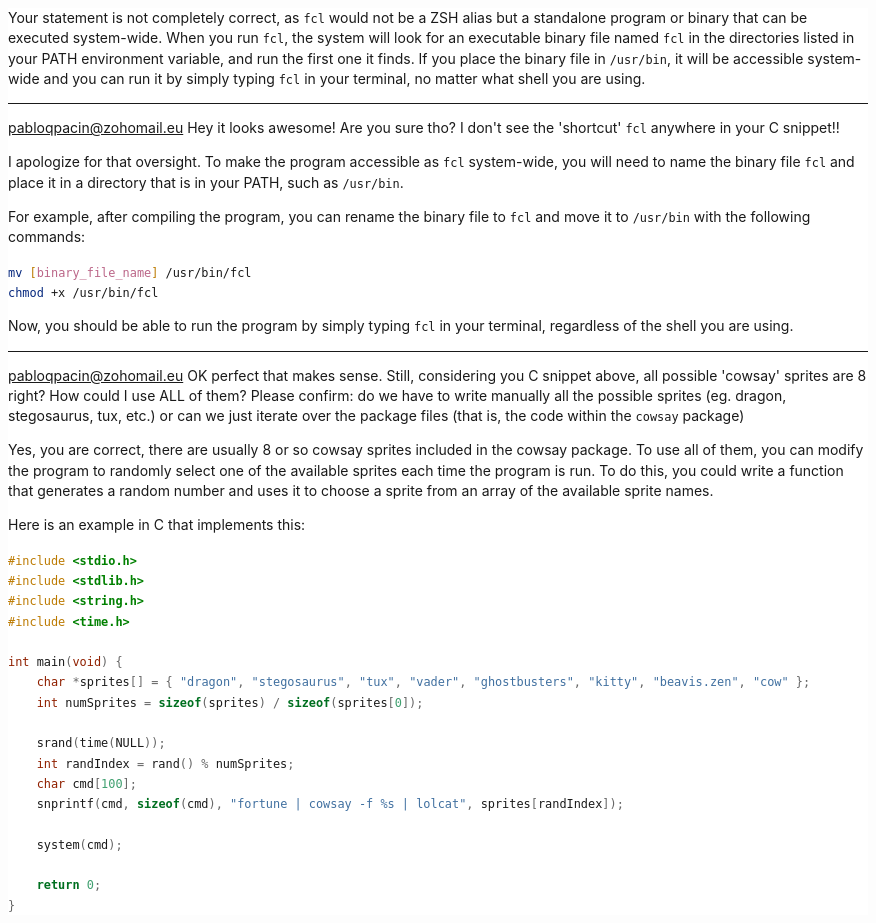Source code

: Your statement is not completely correct, as `fcl` would not be a ZSH alias but a standalone program or binary that can be executed system-wide. When you run `fcl`, the system will look for an executable binary file named `fcl` in the directories listed in your PATH environment variable, and run the first one it finds. If you place the binary file in `/usr/bin`, it will be accessible system-wide and you can run it by simply typing `fcl` in your terminal, no matter what shell you are using.

---

pabloqpacin@zohomail.eu
Hey it looks awesome! Are you sure tho? I don't see the 'shortcut' `fcl` anywhere in your C snippet!!

I apologize for that oversight. To make the program accessible as `fcl` system-wide, you will need to name the binary file `fcl` and place it in a directory that is in your PATH, such as `/usr/bin`.

For example, after compiling the program, you can rename the binary file to `fcl` and move it to `/usr/bin` with the following commands:

```bash
mv [binary_file_name] /usr/bin/fcl
chmod +x /usr/bin/fcl
```
Now, you should be able to run the program by simply typing `fcl` in your terminal, regardless of the shell you are using.

---

pabloqpacin@zohomail.eu
OK perfect that makes sense.
Still, considering you C snippet above, all possible 'cowsay' sprites are 8 right? How could I use ALL of them?
Please confirm: do we have to write manually all the possible sprites (eg. dragon, stegosaurus, tux, etc.) or can we just iterate over the package files (that is, the code within the `cowsay` package)

Yes, you are correct, there are usually 8 or so cowsay sprites included in the cowsay package. To use all of them, you can modify the program to randomly select one of the available sprites each time the program is run. To do this, you could write a function that generates a random number and uses it to choose a sprite from an array of the available sprite names.

Here is an example in C that implements this:

```c
#include <stdio.h>
#include <stdlib.h>
#include <string.h>
#include <time.h>

int main(void) {
    char *sprites[] = { "dragon", "stegosaurus", "tux", "vader", "ghostbusters", "kitty", "beavis.zen", "cow" };
    int numSprites = sizeof(sprites) / sizeof(sprites[0]);

    srand(time(NULL));
    int randIndex = rand() % numSprites;
    char cmd[100];
    snprintf(cmd, sizeof(cmd), "fortune | cowsay -f %s | lolcat", sprites[randIndex]);

    system(cmd);

    return 0;
}
```
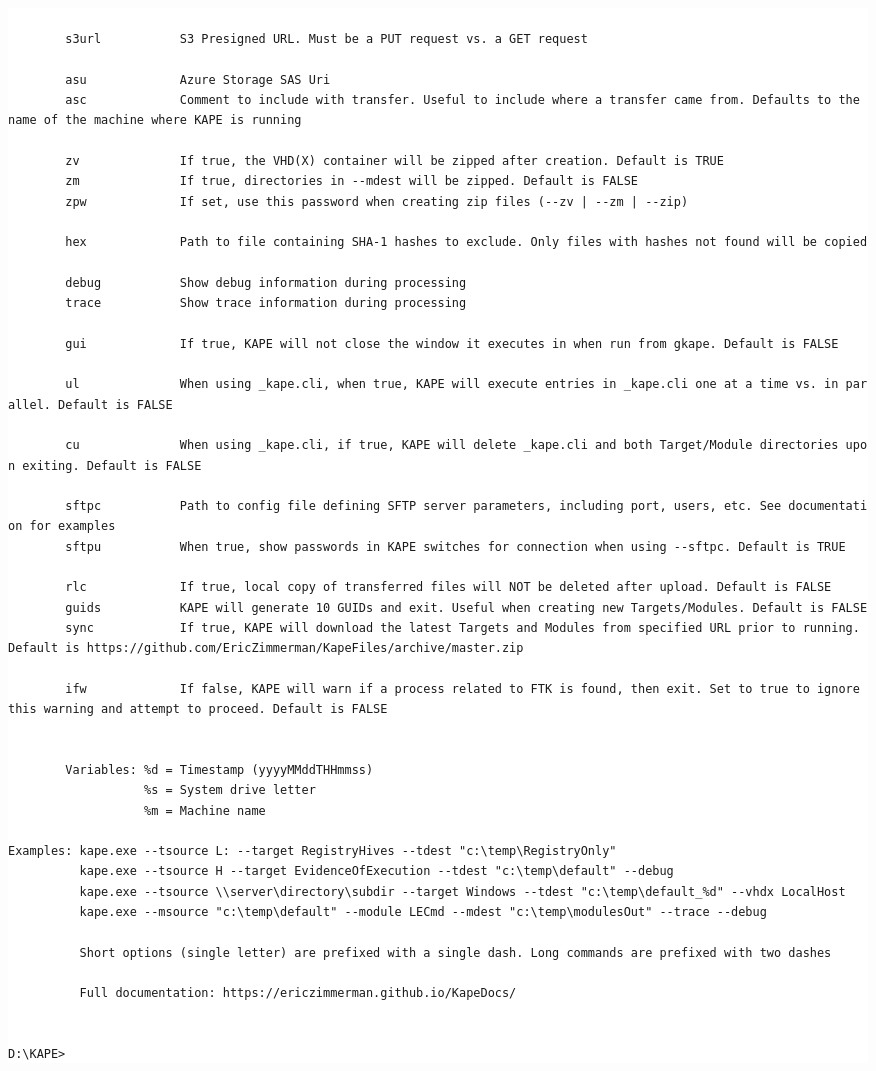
 ```

        s3url           S3 Presigned URL. Must be a PUT request vs. a GET request

        asu             Azure Storage SAS Uri
        asc             Comment to include with transfer. Useful to include where a transfer came from. Defaults to the name of the machine where KAPE is running

        zv              If true, the VHD(X) container will be zipped after creation. Default is TRUE
        zm              If true, directories in --mdest will be zipped. Default is FALSE
        zpw             If set, use this password when creating zip files (--zv | --zm | --zip)

        hex             Path to file containing SHA-1 hashes to exclude. Only files with hashes not found will be copied

        debug           Show debug information during processing
        trace           Show trace information during processing

        gui             If true, KAPE will not close the window it executes in when run from gkape. Default is FALSE

        ul              When using _kape.cli, when true, KAPE will execute entries in _kape.cli one at a time vs. in parallel. Default is FALSE

        cu              When using _kape.cli, if true, KAPE will delete _kape.cli and both Target/Module directories upon exiting. Default is FALSE

        sftpc           Path to config file defining SFTP server parameters, including port, users, etc. See documentation for examples
        sftpu           When true, show passwords in KAPE switches for connection when using --sftpc. Default is TRUE

        rlc             If true, local copy of transferred files will NOT be deleted after upload. Default is FALSE
        guids           KAPE will generate 10 GUIDs and exit. Useful when creating new Targets/Modules. Default is FALSE
        sync            If true, KAPE will download the latest Targets and Modules from specified URL prior to running. Default is https://github.com/EricZimmerman/KapeFiles/archive/master.zip

        ifw             If false, KAPE will warn if a process related to FTK is found, then exit. Set to true to ignore this warning and attempt to proceed. Default is FALSE


        Variables: %d = Timestamp (yyyyMMddTHHmmss)
                   %s = System drive letter
                   %m = Machine name

Examples: kape.exe --tsource L: --target RegistryHives --tdest "c:\temp\RegistryOnly"
          kape.exe --tsource H --target EvidenceOfExecution --tdest "c:\temp\default" --debug
          kape.exe --tsource \\server\directory\subdir --target Windows --tdest "c:\temp\default_%d" --vhdx LocalHost
          kape.exe --msource "c:\temp\default" --module LECmd --mdest "c:\temp\modulesOut" --trace --debug

          Short options (single letter) are prefixed with a single dash. Long commands are prefixed with two dashes

          Full documentation: https://ericzimmerman.github.io/KapeDocs/


D:\KAPE>
```
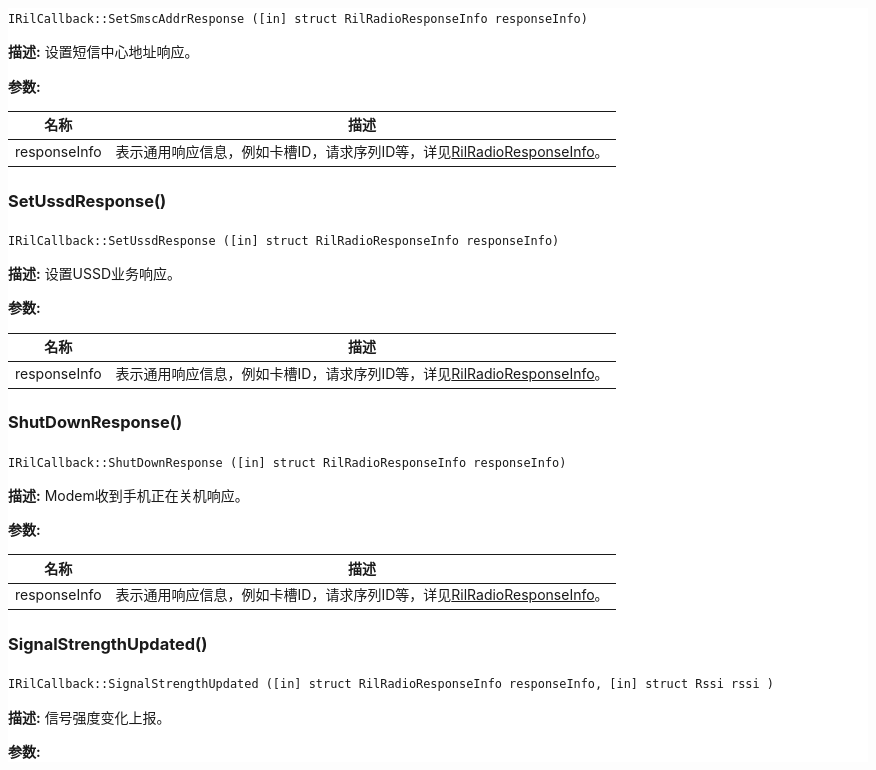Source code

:   
```
IRilCallback::SetSmscAddrResponse ([in] struct RilRadioResponseInfo responseInfo)
```
**描述:**
设置短信中心地址响应。

**参数:**

  | 名称 | 描述 | 
| -------- | -------- |
| responseInfo | 表示通用响应信息，例如卡槽ID，请求序列ID等，详见[RilRadioResponseInfo](_ril_radio_response_info.md)。 | 


### SetUssdResponse()

  
```
IRilCallback::SetUssdResponse ([in] struct RilRadioResponseInfo responseInfo)
```
**描述:**
设置USSD业务响应。

**参数:**

  | 名称 | 描述 | 
| -------- | -------- |
| responseInfo | 表示通用响应信息，例如卡槽ID，请求序列ID等，详见[RilRadioResponseInfo](_ril_radio_response_info.md)。 | 


### ShutDownResponse()

  
```
IRilCallback::ShutDownResponse ([in] struct RilRadioResponseInfo responseInfo)
```
**描述:**
Modem收到手机正在关机响应。

**参数:**

  | 名称 | 描述 | 
| -------- | -------- |
| responseInfo | 表示通用响应信息，例如卡槽ID，请求序列ID等，详见[RilRadioResponseInfo](_ril_radio_response_info.md)。 | 


### SignalStrengthUpdated()

  
```
IRilCallback::SignalStrengthUpdated ([in] struct RilRadioResponseInfo responseInfo, [in] struct Rssi rssi )
```
**描述:**
信号强度变化上报。

**参数:**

### WHAT YOU ARE ASKED TO DO
Write out, word for word, the lines from the one containing "### SignalStrengthUpdated()" through the end of the records, with no other lines.

### SOLUTION TO THE EXERCISE
### SignalStrengthUpdated()

  
```
IRilCallback::SignalStrengthUpdated ([in] struct RilRadioResponseInfo responseInfo, [in] struct Rssi rssi )
```
**描述:**
信号强度变化上报。

**参数:**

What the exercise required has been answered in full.